The following ideas have helped me.

-A test to see whether or not my idea is actually a solution: “Is it likely that my idea will lead to serenity?”

-Get off the cross, we need the wood.

-God is not primarily concerned with how often I make mistakes. However, She is deeply concerned that I know how to learn from my mistakes.

-With some people, asking the question, “How are you doing” can be an invitation to cross my boundaries.

-The idea of setting boundaries can also be expressed as teaching other people how I want to be treated.

-Boundaries are about me, not about the other person.

-I need boundaries for my myself in the areas of food consumption and self critical thinking.

-When I try to live without boundaries, I shrivel up on the inside.

-Another boundary for me is when I am tired I take a nap.

-In a family without effective boundaries, the family members tend to end arguments by a period of everyone going for the jugular.

String of Pearls 39

The following ideas have helped me.

-When I find I am trying to please everyone, I know I am probably pleasing no one.

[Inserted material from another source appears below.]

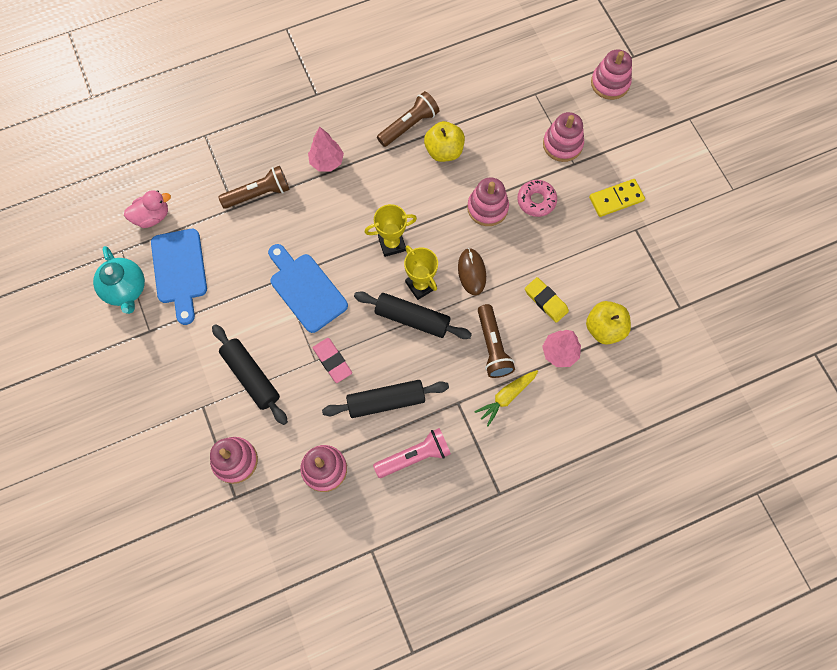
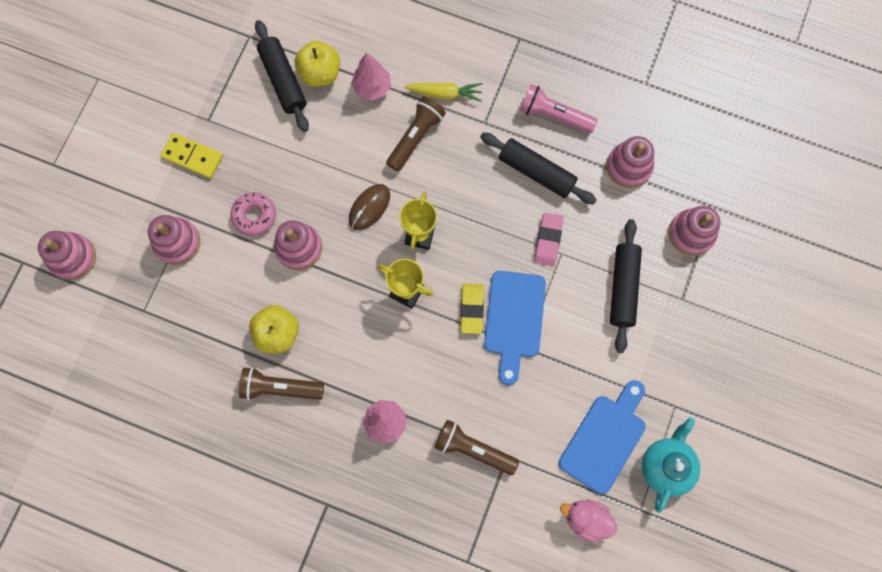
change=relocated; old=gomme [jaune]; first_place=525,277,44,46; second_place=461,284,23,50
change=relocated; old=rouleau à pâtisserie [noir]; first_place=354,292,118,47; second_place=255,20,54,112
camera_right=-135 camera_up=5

-Am I willing to stay present to my short term pain for sake of long term gain?

-Anytime I have to say something that arouses one of my strong emotional feelings, it is good for me to to say it in ten words or less.

-When I am asked “How are you doing?”, I sometimes answer, “I am happy at the moment but I am subject to mood swings.”

-I never had a hope for myself when I walked into these rooms. All my hopes were for my qualifier.

-Forget St Francis. I”m tired of loving. I want to be loved.

-My name is George. If I accept the responsibility pointed at in the adage, “Let George Do It” I am also saying to myself “It is George’s fault”, if anything goes wrong.

-I am now one of the On Call people at the retirement center where I live. From the perspective of working this job, I can see that I have been the On Call person for everyone I know, most of my life. I want to keep my On Call job at the apartments where I live. However, I hereby resign, without notice, from the job of being on call to my world.

-When I came to this program I felt trapped. I felt I had to do stuff in order to get a better self image. However, in my case, I had to get a better self image in before I could get stuff done.

-In the Bible, the Old Testament system was “If I obey, I will have peace”. The New Testament system is, “Since I have been given peace with God as a free gift, I now have the power to obey”.

String of Pearls 40

The following are ideas that have helped me.

-My friend sees himself as a survivor of Pancreatic Cancer, not a victim of cancer. Perhaps I can learn to see myself as a child abuse survivor, not a victim of child abuse.

-Pain is inevitable, but misery is optional.

-In the same way as an alcoholic’s situation never improves if he drinks, my situation never improves if I blame.

-When I tried to free others from the fundamentalist religion that had so seriously wounded me, they were not grateful.

-I am beginning to consider that the religion I grew up in, was in some powerful ways, the village that raised me.

-I feel much kinder toward my parents when I am grateful for all the help that is available to me, that simply was not available to them.

-Victims victimize.

-When I could not “Get It” in my program, I realized just how very hard I needed to listen.

-Sometimes when I am not on an emotional and spiritual roll, I need to be militantly positive.

-First accept reality and then move on to the next indicated thing.